I want to check if a certain range in a list is the same. For example:
In a list I have [X,Y,X,X,X,Y,Y], and I want to see if the third, fourth, and fifth are the same.
I have tried the following:
list = ['X', 'Y', 'X', 'X', 'X', 'Y']
for i in list, range(2,4):
if not i == 'X':
print("Test")
It does work, prints Test twice.
Test
Test
I just don't want to write a bunch of this:
if ... and .... and ..... and ... or .... and ...
You are looping such that you test not list == 'X' then not range(2, 4) == 'X'; obviously, neither is equal, so you print both times. Your logic can be dramatically simplified though.
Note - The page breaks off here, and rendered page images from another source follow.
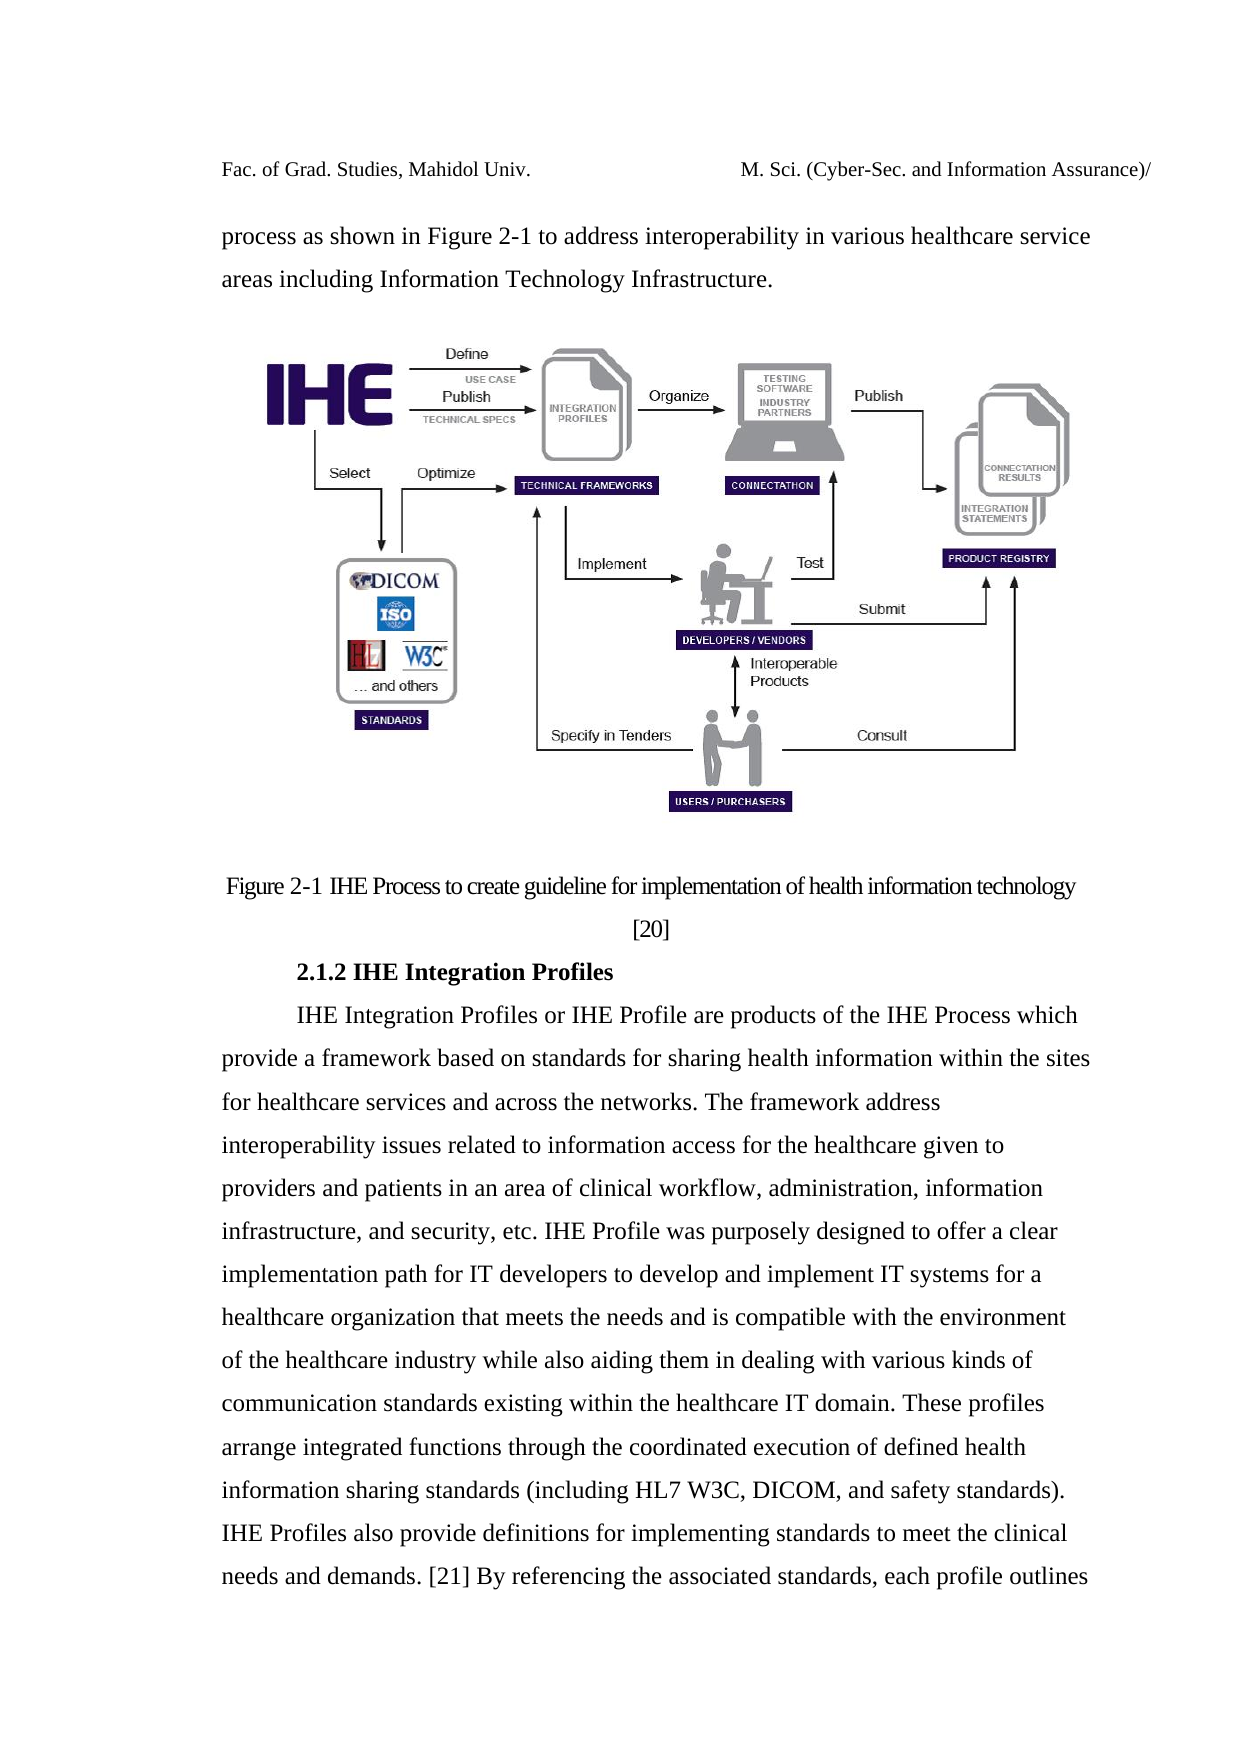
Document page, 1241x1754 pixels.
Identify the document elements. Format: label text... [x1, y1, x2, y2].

list 2.1.2 IHE Integration Profiles [221, 957, 1092, 986]
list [221, 221, 1092, 293]
picture [221, 336, 1150, 828]
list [221, 1000, 1092, 1590]
text Figure 2-1 IHE Process to create guideline for implementation of health information technology [20] [209, 871, 1092, 943]
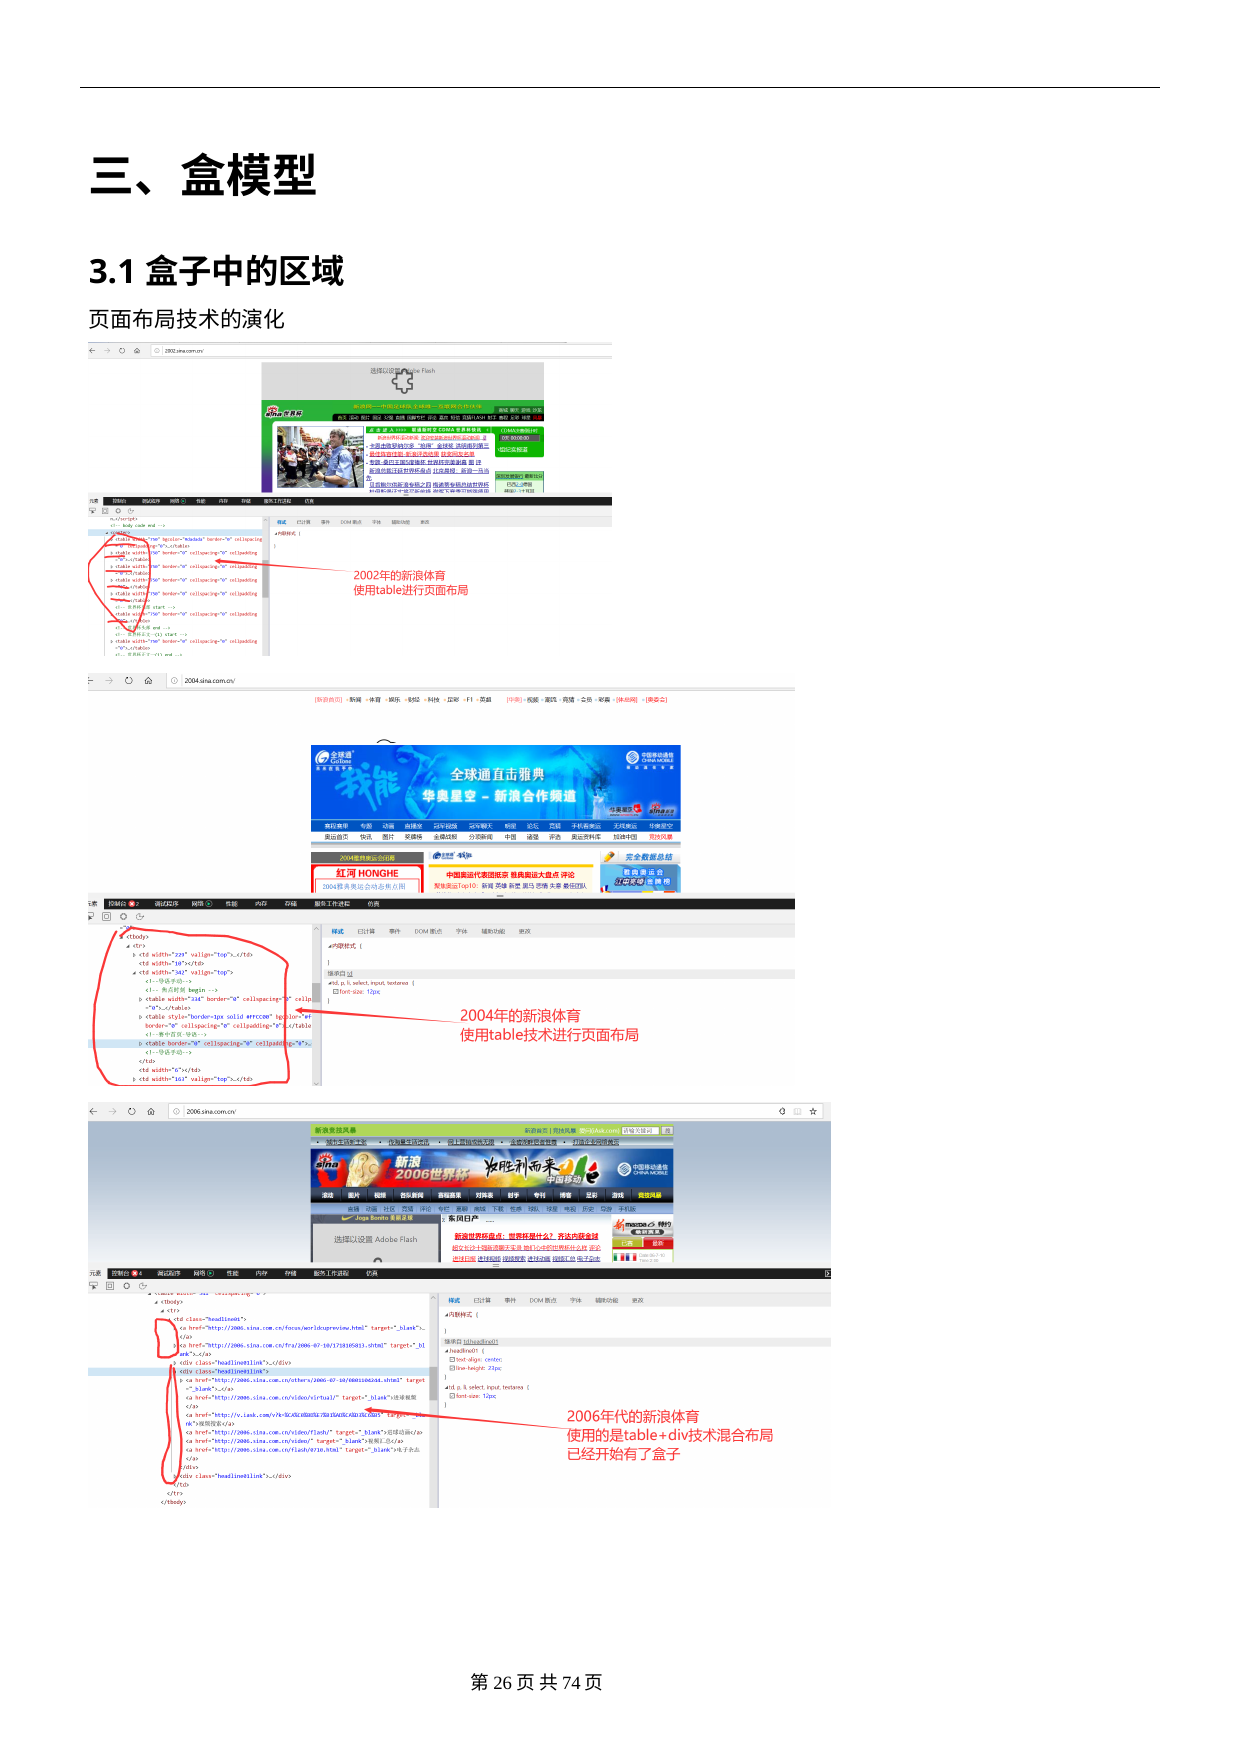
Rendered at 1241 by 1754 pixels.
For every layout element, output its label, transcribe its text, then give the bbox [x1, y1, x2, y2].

subtitle 3.1 盒子中的区域 [88, 237, 1152, 302]
subtitle 三、盒模型 [88, 123, 1152, 221]
picture [88, 342, 612, 656]
text 页面布局技术的演化 [88, 302, 1152, 334]
picture [88, 1102, 831, 1508]
picture [88, 673, 795, 1086]
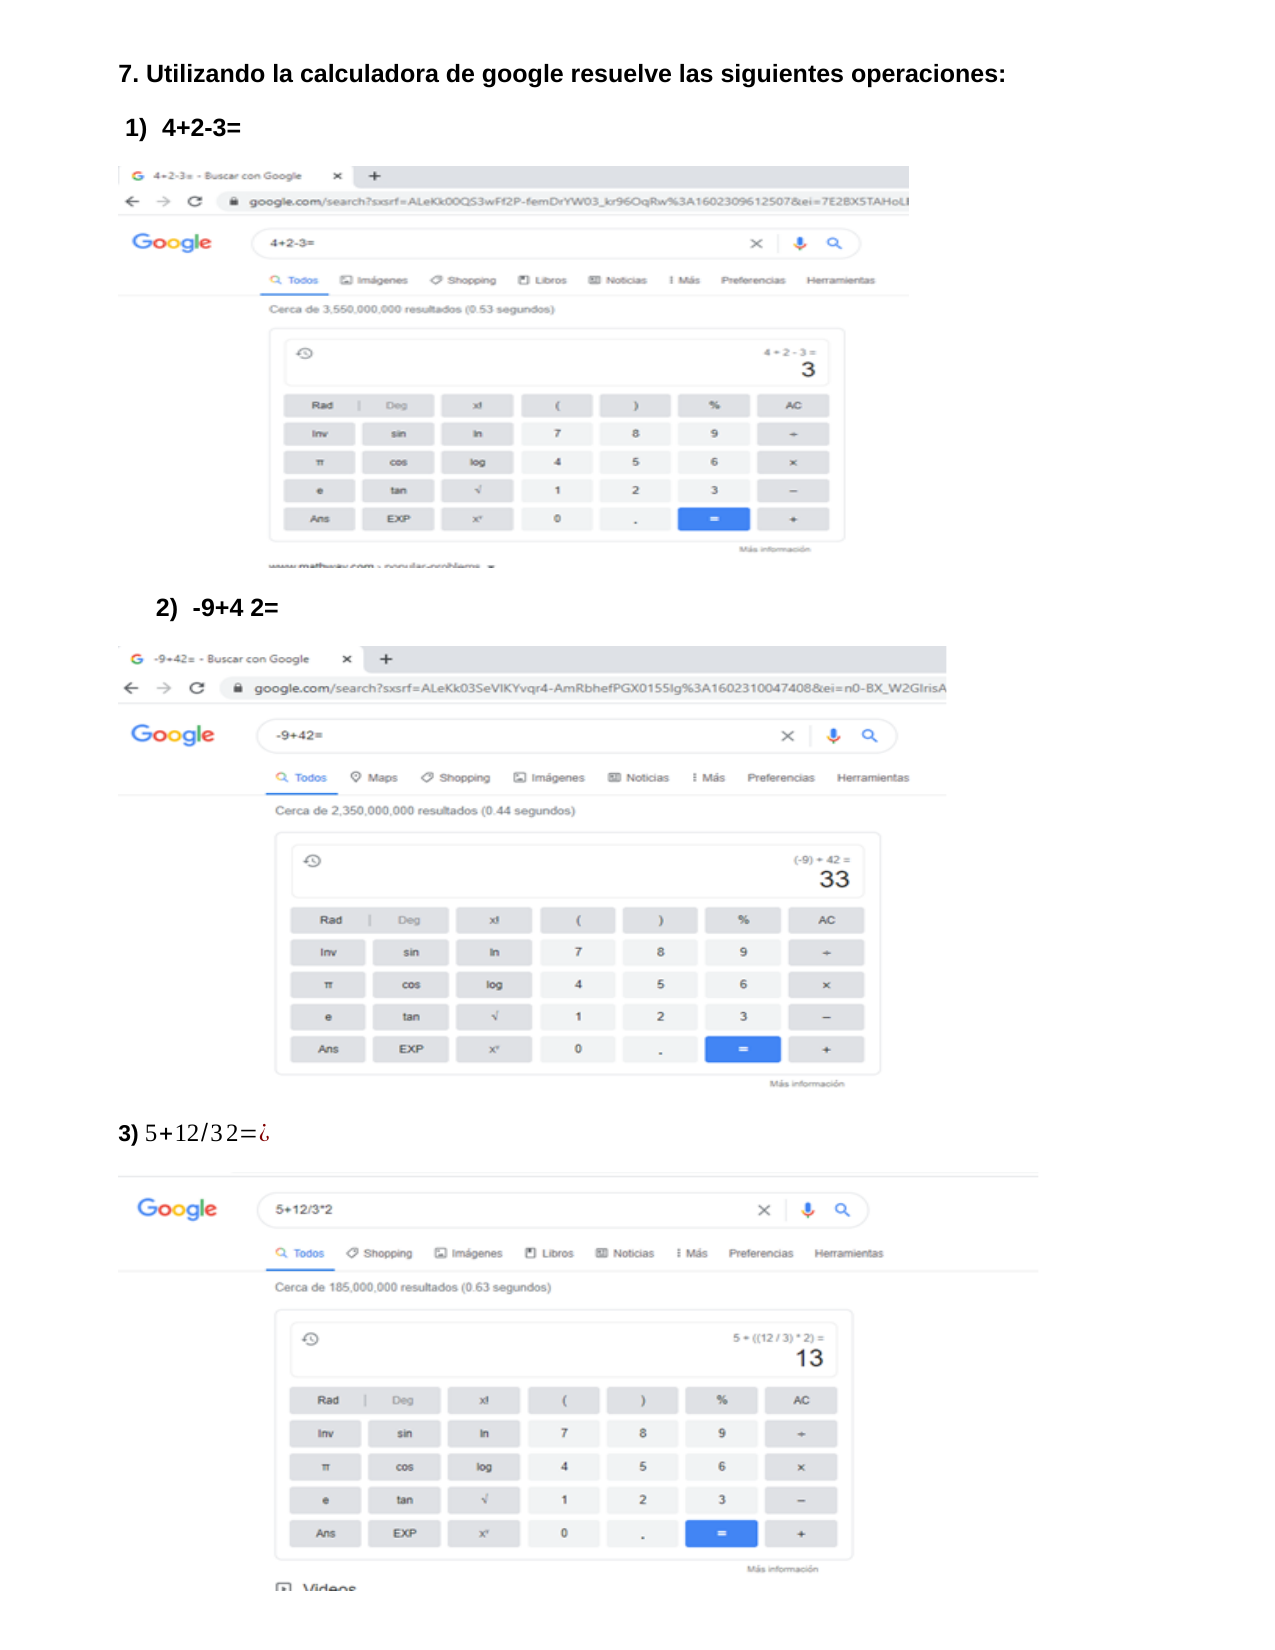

If the goal is to see if indices 2, 3 and 4 are all equal, just convert that slice of the list to a set and check if the length is 1:
mylist = ['X', 'Y', 'X', 'X', 'X', 'Y'] # Changed list name; naming the list "list" leads to tears
if len(set(mylist[2:5])) == 1:
print("2, 3 and 4 equal")
else:
print("At least one not equal to the others")
You may also wish to check that mylist is long enough (slicing will not raise an error if the slice doesn't get the three elements expected), as written this only tests that the list is at least 3 elements long and any elements from index 2 to 4 are equal if they exist.
If you know mylist will always have at least five elements, and you prefer an exception when it is not, another solution is to check:
if mylist[2] == mylist[3] == mylist[4]:
print("2, 3 and 4 equal")
else:
print("At least one not equal to the others")
It's more verbose, but Python's chained comparisons mean you only load each value once, and unlike the other solution, it short-circuits; if index 2 is not equal to index 3, it won't even bother to load index 4, let alone compare it to the others.
I'm sure there is more elegant way to do that, but you can try that:
def check_same(mylist, start_index, end_index):
value = mylist[start_index]
for element in mylist[start_index + 1 : end_index]:
if not element == value:
return False
return True